» **How to complete this task**:
Leave every picture out and write out the records below exactly.

=== Begin Enclosure ===

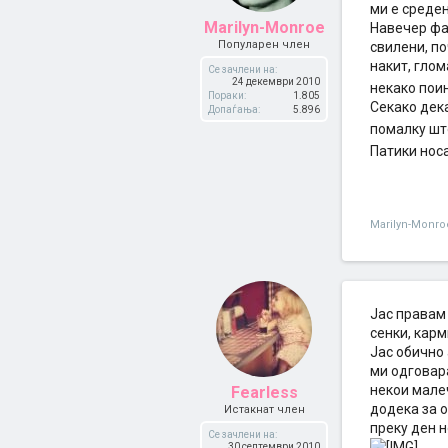
ми е среде
Marilyn-Monroe
Навечер фа
Популарен член
свилени, п
накит, глом
Се зачлени на:
24 декември 2010
некако пои
Пораки:
1.805
Секако дек
Допаѓања:
5.896
помалку шт
Патики носа
Marilyn-Monro
Јас правам 
сенки, карм
Јас обично
ми одговара
некои малеч
Fearless
додека за о
Истакнат член
преку ден н
Се зачлени на:
30 септември 2010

=== End Enclosure ===

» **Response**:
ми е среде
Marilyn-Monroe
Навечер фа
Популарен член
свилени, п
накит, глом
Се зачлени на:
24 декември 2010
некако пои
Пораки:
1.805
Секако дек
Допаѓања:
5.896
помалку шт
Патики носа
Marilyn-Monro
Јас правам 
сенки, карм
Јас обично
ми одговара
некои малеч
Fearless
додека за о
Истакнат член
преку ден н
Се зачлени на:
30 септември 2010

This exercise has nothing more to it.